The SCOV says: “We reject plaintiff’s arguments.” The SCOV reasons that there must be some affirmatively negligent conduct to give rise to liability under this theory. In other words, insurer didn’t say that the attachment was a good idea—and may not have even seen it. The best quote in the analysis is “sins of commission rather than omission.” The bottom line is that insurer did not affirmatively increase the risk of harm by failing to identify a potential for harm.

The SCOV further reasons that even if the insurer had noticed the Toyota forklift attachment, there was no evidence that would allow the jury to conclude that attachments on smaller and more-unstable forklifts would follow. Thus, plaintiff cannot establish liability under trigger #1.

Plaintiff’s next argument is that the insurer, by its inspection, assumed a portion of the dealership’s duty to provide a safe workplace. The thrust of the argument is that insurer undertook inspection of the whole premises and that includes a duty to inspect and warn about the forklift attachment.

The SCOV remains unconvinced. It reasons that insurer was the general liability insurer, not the workers’ compensation insurer. Furthermore, insurer’s inspection was a “safety survey” and no evidence shows that insurer undertook a duty that the dealership owed to decedent. Likewise, the SCOV finds no basis to conclude that insurer undertook a duty to provide a safe workplace.

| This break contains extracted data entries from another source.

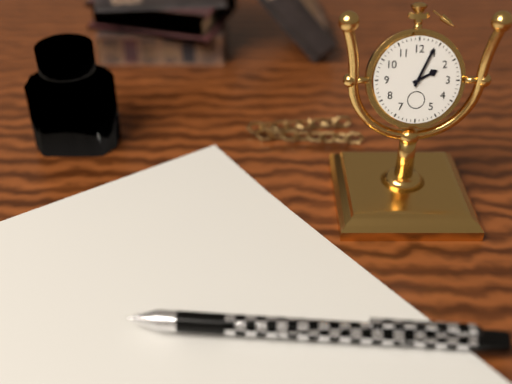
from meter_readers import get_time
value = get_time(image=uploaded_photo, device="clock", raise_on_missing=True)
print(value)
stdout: 2:04
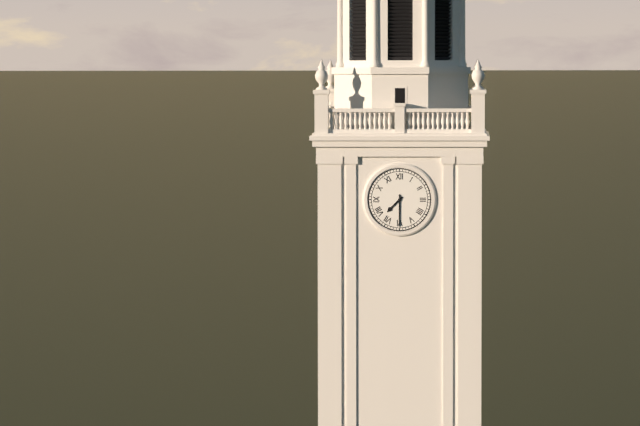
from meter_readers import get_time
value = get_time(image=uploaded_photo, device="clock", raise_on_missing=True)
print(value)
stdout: 7:30
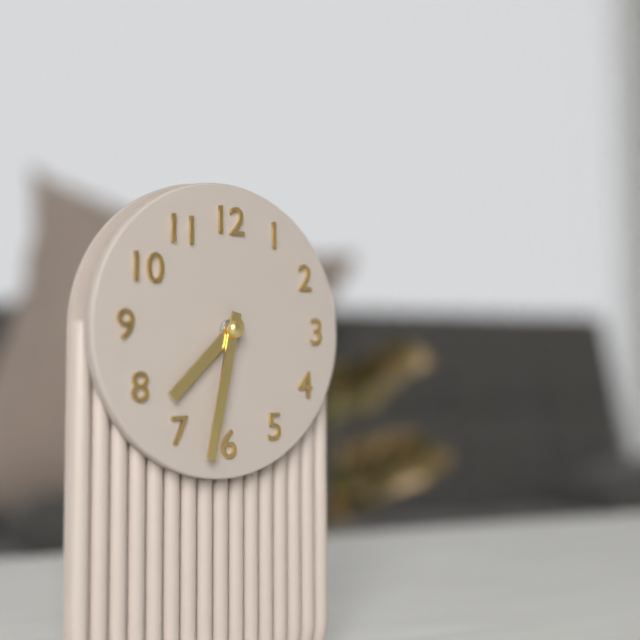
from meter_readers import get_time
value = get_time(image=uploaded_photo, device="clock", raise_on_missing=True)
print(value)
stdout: 7:32
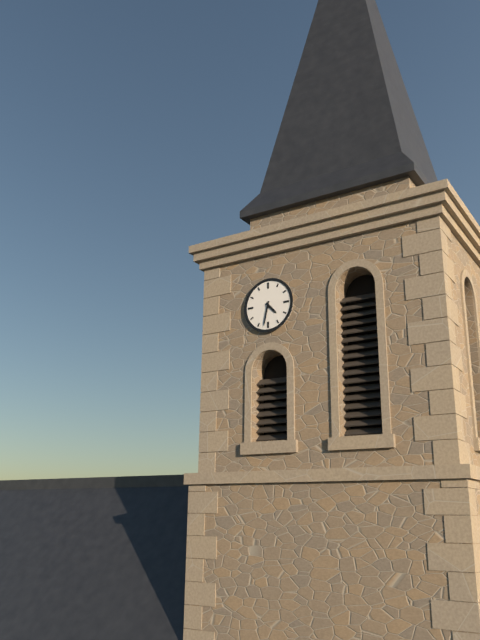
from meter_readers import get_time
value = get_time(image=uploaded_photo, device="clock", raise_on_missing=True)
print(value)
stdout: 4:32
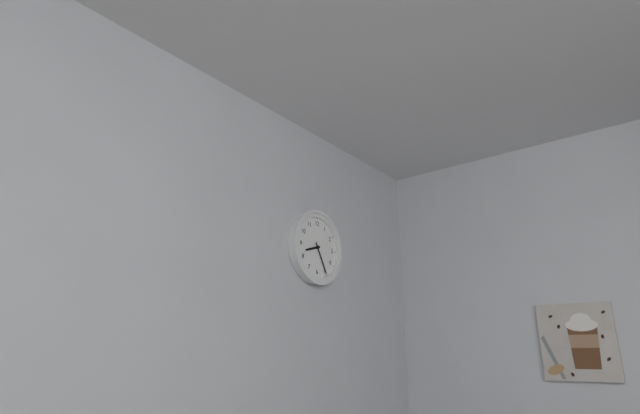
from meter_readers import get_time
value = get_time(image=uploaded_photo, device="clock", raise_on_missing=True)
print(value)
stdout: 8:25
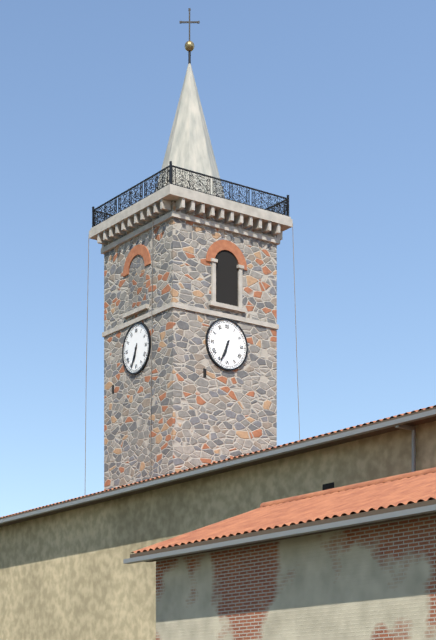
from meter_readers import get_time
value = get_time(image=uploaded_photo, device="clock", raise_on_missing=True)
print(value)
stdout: 6:34
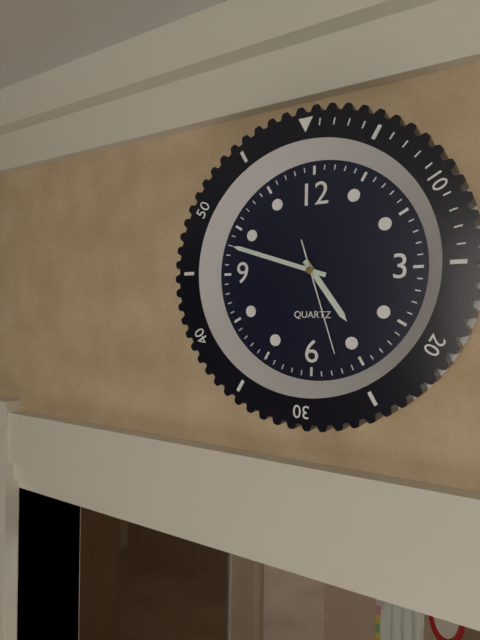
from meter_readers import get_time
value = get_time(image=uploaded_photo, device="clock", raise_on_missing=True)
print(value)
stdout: 4:48:27
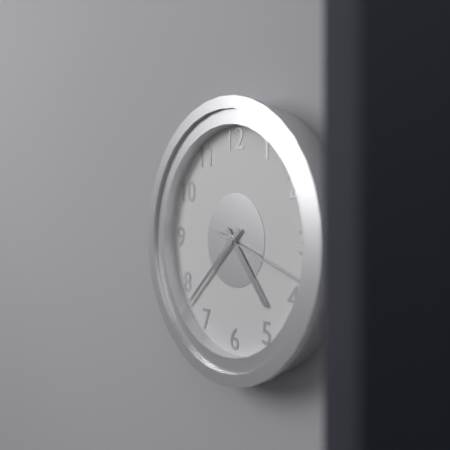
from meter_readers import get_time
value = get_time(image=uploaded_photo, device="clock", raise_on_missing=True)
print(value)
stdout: 4:38:18
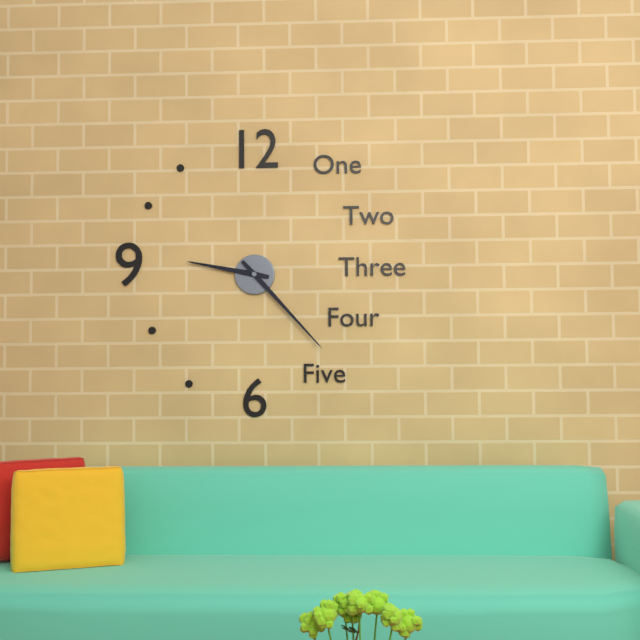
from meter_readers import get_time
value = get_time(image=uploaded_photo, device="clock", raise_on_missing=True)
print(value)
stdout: 9:23
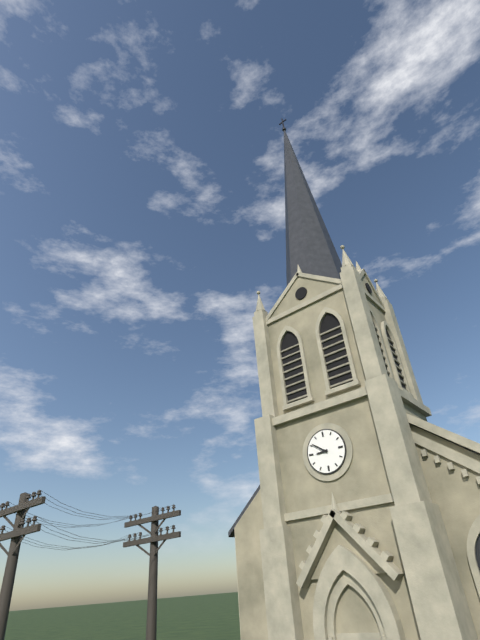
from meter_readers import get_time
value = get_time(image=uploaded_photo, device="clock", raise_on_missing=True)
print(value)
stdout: 8:51
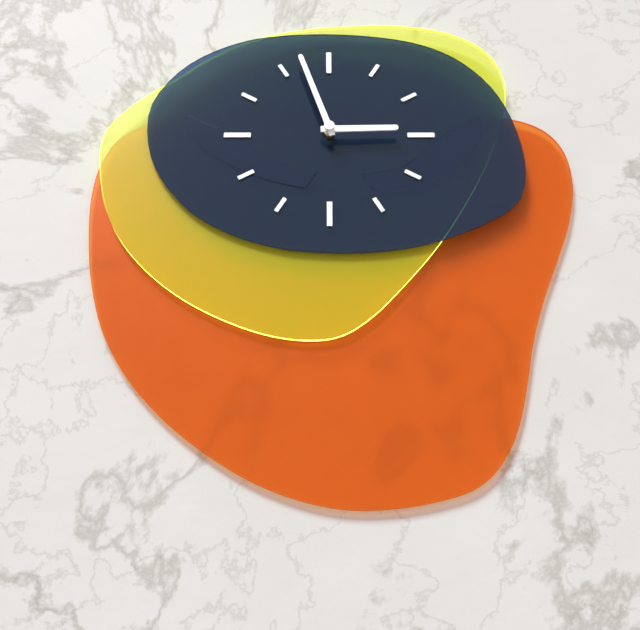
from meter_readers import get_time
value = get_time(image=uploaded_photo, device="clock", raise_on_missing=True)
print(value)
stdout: 2:57
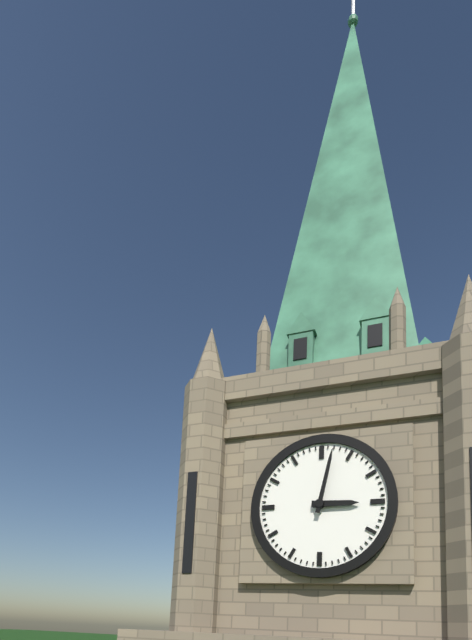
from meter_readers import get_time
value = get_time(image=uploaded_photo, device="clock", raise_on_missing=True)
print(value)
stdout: 3:02
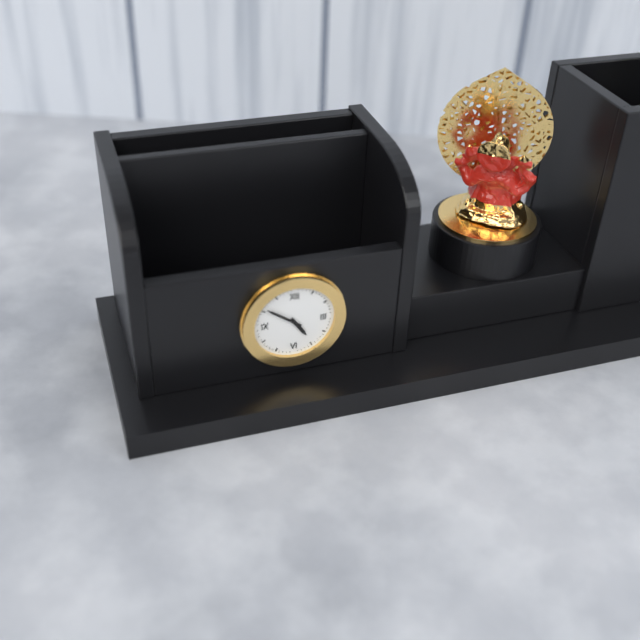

The SCOV then spends a fair amount of ink discussing a similar case against a workers’ compensation insurer in order to distinguish that case (in which a jury’s liability verdict was upheld) from this one. Long story short—general liability as opposed to workers’ comp; one “safety survey” as opposed to regular inspections; one set of recommendations as opposed to regular “plans of action.” And, well . . . you get the idea.

Despite plaintiff’s most-valiant efforts, the SCOV finds no basis to apply an undertaking-of-a-duty-the-insured-owed-to-decedent trigger for liability.

Plaintiff’s last argument on the liability issue is that people—including the employees and owners—relied on insurer’s safety survey to the extent that they all thought the forklifts and attachments were safe.

The SCOV throws up an “unavailing” in response to that argument and y’all know what that means. Yep. As the SCOV puts it, “Any reliance on the safety survey for the purposes cited by plaintiff would be unreasonable as a matter of law.” No reasonable employer could believe that insurer had identified and addressed all safety concerns. And on top of that, the forklift-con-attachment involved in the accident did not exist at the time of the inspection.

The SCOV concludes, therefore, that the trial court got it right when it granted insurer judgment as a matter of law.

The next issue is relatively interesting. Plaintiff argues that unless a party “wins” a case—that is a claim or a counterclaim—then recovery of costs are prohibited. The trial court called this reasoning tortured, and while the SCOV doesn’t come right out and say it that way, you know it referred to the trial court’s reasoning on purpose.

There’s an interesting discussion regarding the common-law and statutory lineage of Vermont’s allowance-of-costs rule, and its relationship to Maine (where we stole—uh, borrowed—our rule from) and federal law. What it all boils down to is that the trial courts have discretion to award almost all costs (other than attorney’s fees) to a prevailing party. And the definition of prevailing party certainly includes a defendant in a negligence action who is found not liable as a matter of law.

The trial court's rulings are affirmed.